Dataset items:
^^^^

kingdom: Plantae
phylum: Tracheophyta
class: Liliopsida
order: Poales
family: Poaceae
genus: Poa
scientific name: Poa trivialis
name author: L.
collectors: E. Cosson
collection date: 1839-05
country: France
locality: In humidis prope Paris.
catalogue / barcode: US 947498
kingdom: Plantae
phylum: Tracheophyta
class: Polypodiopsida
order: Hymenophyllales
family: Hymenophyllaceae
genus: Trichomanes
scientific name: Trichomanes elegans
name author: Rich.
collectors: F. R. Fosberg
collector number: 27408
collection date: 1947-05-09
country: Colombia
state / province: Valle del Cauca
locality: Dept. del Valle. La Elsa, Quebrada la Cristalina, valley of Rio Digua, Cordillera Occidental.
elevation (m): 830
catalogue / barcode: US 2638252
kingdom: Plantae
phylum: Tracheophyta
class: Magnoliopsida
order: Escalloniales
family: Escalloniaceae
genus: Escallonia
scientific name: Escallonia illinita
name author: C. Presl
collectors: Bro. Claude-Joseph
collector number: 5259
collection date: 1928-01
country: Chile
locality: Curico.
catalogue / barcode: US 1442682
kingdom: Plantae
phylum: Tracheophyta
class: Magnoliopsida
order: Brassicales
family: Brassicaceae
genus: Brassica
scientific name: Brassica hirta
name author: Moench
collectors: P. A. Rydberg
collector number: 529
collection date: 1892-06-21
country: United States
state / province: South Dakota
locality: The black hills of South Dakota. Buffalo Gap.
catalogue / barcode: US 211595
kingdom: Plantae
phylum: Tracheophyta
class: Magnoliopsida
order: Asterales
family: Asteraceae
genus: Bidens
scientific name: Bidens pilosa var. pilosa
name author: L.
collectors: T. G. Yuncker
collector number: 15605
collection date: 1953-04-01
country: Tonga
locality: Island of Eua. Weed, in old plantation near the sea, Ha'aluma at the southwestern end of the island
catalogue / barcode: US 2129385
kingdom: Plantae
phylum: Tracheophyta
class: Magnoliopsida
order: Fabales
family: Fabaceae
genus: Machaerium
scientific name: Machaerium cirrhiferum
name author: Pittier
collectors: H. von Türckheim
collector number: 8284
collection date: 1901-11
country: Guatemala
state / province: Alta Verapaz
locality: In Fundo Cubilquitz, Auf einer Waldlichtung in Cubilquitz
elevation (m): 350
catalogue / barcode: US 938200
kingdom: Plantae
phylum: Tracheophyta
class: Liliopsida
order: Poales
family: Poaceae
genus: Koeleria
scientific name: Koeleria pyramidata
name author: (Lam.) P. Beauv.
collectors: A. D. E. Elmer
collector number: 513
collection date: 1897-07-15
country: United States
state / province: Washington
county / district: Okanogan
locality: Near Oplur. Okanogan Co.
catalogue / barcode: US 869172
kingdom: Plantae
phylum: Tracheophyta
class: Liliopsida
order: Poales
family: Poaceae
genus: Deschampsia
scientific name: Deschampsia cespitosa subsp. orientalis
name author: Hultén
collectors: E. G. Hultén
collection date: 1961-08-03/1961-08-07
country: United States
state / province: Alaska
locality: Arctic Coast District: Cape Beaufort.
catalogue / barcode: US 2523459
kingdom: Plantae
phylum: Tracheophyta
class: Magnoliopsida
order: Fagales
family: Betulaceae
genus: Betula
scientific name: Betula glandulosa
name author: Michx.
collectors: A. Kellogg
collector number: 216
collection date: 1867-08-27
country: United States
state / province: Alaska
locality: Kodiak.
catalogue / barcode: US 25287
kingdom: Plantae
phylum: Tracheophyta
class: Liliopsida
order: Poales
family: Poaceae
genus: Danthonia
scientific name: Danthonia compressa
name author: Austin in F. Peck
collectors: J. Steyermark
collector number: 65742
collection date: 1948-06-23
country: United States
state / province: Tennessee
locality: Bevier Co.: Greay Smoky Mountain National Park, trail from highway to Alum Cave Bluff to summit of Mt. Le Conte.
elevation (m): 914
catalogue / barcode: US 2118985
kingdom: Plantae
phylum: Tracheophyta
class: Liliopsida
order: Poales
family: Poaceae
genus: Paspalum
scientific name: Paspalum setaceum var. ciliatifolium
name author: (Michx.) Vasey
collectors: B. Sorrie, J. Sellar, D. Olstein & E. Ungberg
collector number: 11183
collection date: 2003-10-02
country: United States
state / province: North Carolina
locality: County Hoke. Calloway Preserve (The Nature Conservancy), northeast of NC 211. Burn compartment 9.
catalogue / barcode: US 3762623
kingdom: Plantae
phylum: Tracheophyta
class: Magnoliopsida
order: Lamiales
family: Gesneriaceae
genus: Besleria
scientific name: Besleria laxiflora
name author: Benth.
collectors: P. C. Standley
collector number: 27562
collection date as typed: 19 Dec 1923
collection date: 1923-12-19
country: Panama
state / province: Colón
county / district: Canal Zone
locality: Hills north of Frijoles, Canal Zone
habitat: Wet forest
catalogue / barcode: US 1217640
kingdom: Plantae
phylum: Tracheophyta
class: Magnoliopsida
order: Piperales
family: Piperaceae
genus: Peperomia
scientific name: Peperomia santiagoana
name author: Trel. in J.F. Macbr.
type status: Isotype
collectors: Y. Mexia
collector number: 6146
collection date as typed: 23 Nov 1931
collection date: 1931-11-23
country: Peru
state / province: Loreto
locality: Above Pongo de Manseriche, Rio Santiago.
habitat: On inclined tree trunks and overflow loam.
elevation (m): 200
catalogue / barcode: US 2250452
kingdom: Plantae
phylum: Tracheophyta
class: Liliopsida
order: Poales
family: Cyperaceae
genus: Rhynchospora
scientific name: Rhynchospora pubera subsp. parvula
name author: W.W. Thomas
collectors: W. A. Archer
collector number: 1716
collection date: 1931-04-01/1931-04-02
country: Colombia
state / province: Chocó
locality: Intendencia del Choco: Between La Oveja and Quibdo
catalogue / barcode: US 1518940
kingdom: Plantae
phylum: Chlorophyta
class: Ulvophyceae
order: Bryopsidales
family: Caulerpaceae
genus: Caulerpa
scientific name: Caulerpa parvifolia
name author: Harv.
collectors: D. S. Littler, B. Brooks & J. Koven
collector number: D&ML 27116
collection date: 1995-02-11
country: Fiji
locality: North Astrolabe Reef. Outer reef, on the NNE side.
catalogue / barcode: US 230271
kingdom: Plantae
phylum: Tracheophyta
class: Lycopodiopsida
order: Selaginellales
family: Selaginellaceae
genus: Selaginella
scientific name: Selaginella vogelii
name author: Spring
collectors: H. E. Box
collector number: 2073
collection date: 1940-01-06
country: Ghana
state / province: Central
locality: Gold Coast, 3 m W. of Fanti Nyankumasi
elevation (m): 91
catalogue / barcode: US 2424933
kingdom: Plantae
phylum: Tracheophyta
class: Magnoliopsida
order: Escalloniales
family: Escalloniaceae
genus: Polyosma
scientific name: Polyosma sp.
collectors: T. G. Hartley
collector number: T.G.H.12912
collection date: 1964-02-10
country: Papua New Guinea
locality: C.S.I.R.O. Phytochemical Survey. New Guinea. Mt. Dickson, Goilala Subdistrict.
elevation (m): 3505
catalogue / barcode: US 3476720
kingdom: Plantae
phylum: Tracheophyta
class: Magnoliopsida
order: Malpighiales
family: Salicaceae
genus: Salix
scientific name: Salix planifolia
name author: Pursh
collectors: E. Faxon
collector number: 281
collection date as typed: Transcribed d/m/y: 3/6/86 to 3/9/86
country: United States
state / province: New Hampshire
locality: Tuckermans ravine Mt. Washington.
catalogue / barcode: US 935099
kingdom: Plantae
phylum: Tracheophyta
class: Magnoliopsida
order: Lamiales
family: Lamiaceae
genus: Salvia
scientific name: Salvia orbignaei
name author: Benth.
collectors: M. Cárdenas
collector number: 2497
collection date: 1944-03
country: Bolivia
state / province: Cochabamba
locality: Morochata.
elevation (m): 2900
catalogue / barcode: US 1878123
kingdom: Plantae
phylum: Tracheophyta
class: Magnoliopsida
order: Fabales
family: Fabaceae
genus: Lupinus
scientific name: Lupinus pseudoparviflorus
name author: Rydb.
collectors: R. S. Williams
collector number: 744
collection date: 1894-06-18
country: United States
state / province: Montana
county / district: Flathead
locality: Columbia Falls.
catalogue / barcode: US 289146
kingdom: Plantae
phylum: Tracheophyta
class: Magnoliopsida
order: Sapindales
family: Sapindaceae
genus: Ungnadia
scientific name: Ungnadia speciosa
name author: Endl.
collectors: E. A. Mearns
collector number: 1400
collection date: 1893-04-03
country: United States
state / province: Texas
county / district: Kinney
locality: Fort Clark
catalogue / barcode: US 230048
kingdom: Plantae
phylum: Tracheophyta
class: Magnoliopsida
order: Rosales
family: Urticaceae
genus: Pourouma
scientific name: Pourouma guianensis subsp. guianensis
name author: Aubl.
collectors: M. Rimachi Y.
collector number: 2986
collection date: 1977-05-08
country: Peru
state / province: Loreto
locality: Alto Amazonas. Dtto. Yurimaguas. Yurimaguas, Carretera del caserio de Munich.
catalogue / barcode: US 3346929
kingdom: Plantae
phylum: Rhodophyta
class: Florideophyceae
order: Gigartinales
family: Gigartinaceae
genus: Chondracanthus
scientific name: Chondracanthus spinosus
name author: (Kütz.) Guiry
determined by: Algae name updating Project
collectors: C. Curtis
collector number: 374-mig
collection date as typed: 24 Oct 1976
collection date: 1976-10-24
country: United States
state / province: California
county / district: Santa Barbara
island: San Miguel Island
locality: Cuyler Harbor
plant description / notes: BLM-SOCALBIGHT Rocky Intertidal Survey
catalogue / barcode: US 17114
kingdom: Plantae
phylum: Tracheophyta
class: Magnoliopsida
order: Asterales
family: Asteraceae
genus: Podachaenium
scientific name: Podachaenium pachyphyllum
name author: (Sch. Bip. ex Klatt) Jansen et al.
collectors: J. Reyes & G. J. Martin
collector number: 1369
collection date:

^^^^

Task requirements
Format the lines from the one with "name author: Spring" through the one with "collection date: 1964-02-10" as a Markdown table with the columns Row and Line, numbering each line and leaving out any blank lines.

Complete output
| Row | Line |
|---|---|
| 1 | name author: Spring |
| 2 | collectors: H. E. Box |
| 3 | collector number: 2073 |
| 4 | collection date: 1940-01-06 |
| 5 | country: Ghana |
| 6 | state / province: Central |
| 7 | locality: Gold Coast, 3 m W. of Fanti Nyankumasi |
| 8 | elevation (m): 91 |
| 9 | catalogue / barcode: US 2424933 |
| 10 | kingdom: Plantae |
| 11 | phylum: Tracheophyta |
| 12 | class: Magnoliopsida |
| 13 | order: Escalloniales |
| 14 | family: Escalloniaceae |
| 15 | genus: Polyosma |
| 16 | scientific name: Polyosma sp. |
| 17 | collectors: T. G. Hartley |
| 18 | collector number: T.G.H.12912 |
| 19 | collection date: 1964-02-10 |